Kora started investing in Sea in early 2018 after meeting Li, the hedge fund’s founding partner Daniel Jacobs said in an interview. “We’ve seen a company over the past couple of years that has a great team and great products that are going after a big market and working incredibly well,” he said. “We think it’s a mini Tencent and has the ability to be a really successful big business in a global context.”

Sea has already claimed the title of Southeast Asia’s largest company after its market value hit $65 billion, overtaking DBS Group Holdings Ltd. and PT Bank Central Asia for the first time earlier this year. Revenue has also grown rapidly, jumping 163% to $2.2 billion in 2019, though it’s still only a fraction of DBS’ $11 billion.

As for Sea’s $1.46 billion net loss last year? Jacobs isn’t embarrassed. “They are thoughtful and careful in building a business,” he said. “We are very much of the opinion that the company has all of this under control.”


Not everyone is convinced.

DBS Bank Ltd. analyst Sachin Mittal lowered his recommendation to sell Sea in July, citing Indonesia’s new tax regulations for cross-border transactions and the likelihood that the firm will burn cash to expand its payments business. . “There’s a tech bubble right now,” he said in an interview. “Sea’s stock is overvalued and that’s partly a reflection of the industry.”

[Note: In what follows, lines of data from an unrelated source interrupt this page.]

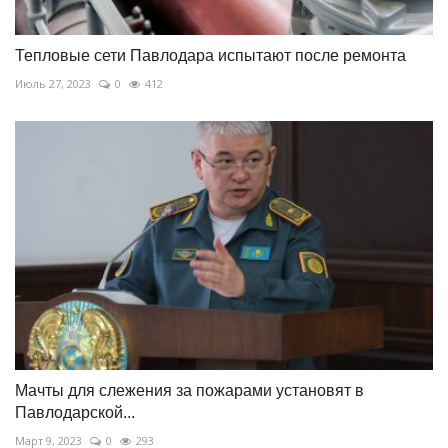
Тепловые сети Павлодара испытают после ремонта
Июль 27, 2023
0
412
Мачты для слежения за пожарами установят в
Павлодарской...
Март 9, 2023
0
293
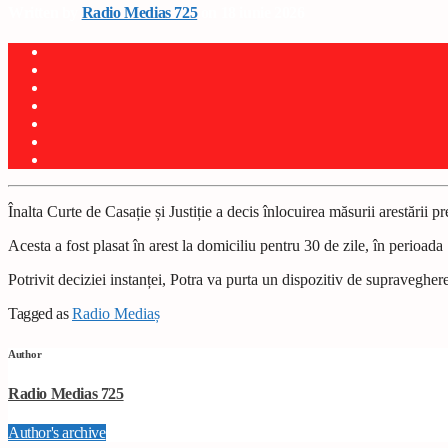
Written by
Radio Medias 725
on 18 iunie 2026
Înalta Curte de Casație și Justiție a decis înlocuirea măsurii arestării p
Acesta a fost plasat în arest la domiciliu pentru 30 de zile, în perioada
Potrivit deciziei instanței, Potra va purta un dispozitiv de supraveghe
Tagged as
Radio Mediaș
Author
Radio Medias 725
Author's archive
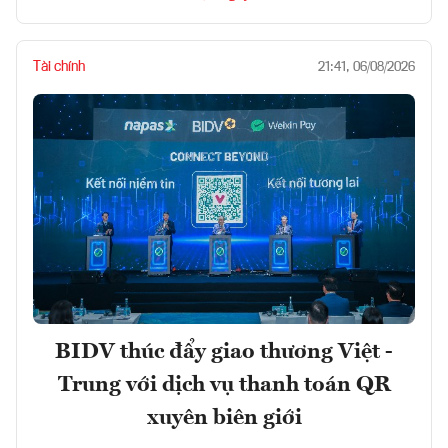
Tài chính
21:41, 06/08/2026
BIDV thúc đẩy giao thương Việt -
Trung với dịch vụ thanh toán QR
xuyên biên giới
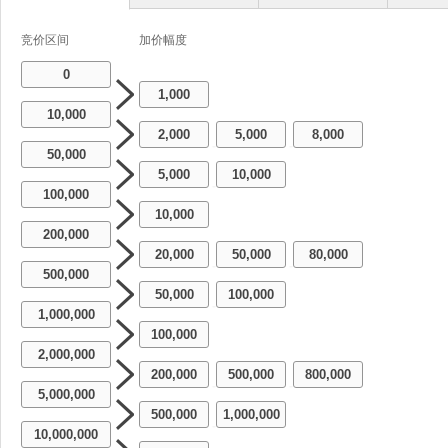
竞价区间
加价幅度
0
1,000
10,000
2,000
5,000
8,000
-
-
50,000
5,000
10,000
-
100,000
10,000
200,000
20,000
50,000
80,000
-
-
500,000
50,000
100,000
-
1,000,000
100,000
2,000,000
200,000
500,000
800,000
-
-
5,000,000
500,000
1,000,000
-
10,000,000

While short-sellers have been closing bets against Sea at a rapid pace in recent weeks, they still have a bearish position worth more than $3 billion, or around 8% of the stock’s free float, according to S3 Partners, a financial analysis company. “Losses in market value may have forced the shorts out of their position,” said Ihor Dusaniwsky, head of predictive analytics at S3. “But they can still have a negative view.”

Skeptics note that Sea faces deep-pocketed competitors in all of its major businesses, from Lazada to Grab Holdings Inc. and a slew of other digital finance newcomers. Meanwhile, Sea’s gaming unit has yet to prove itself to be more than just a one-hit wonder.

“We could have a post-Covid situation where the increase in revenue does not materialize, and the gaming business is doing well but is based on one popular game,” said Nirgunan Tiruchelvam, head of equity research. consumers at Tellimer Ltd.

Seaside optimists see little reason to cash in. In fact, Georg Krijgh, founder and head of the investment team at Amsterdam-based Fratres, said his company’s Knight Tech Fund, which manages 150 million euros ($177 million), plans to add to his maritime possessions.

The stock is already the fund’s second-largest position after Shopify Inc., a Canadian e-commerce company that has gained more than 500% in the past 18 months. “There are always people who like to short-circuit excellent companies like Sea, Tesla or Carvana, mainly on the basis of the high valuation argument,” he said. “It’s an inferior strategy.”

Sea’s biggest challenge now may have less to do with execution and more to do with meeting “exorbitant” investor expectations, said Bloomberg Intelligence analyst Matthew Kanterman. In the past seven days alone, Sea’s stock has soared 28% to record.

For his part, Li seems well aware that the bar has been raised. It was hard not to notice that everyone was calling his business a South Asian mashup of Tencent and Alibaba, two of the most successful companies in history.

“We learned a lot from these pioneers,” said Li, who has an estimated net worth of $7.5 billion. “But at the end of the day, we don’t have to be their mini-versions. We can just be ourselves.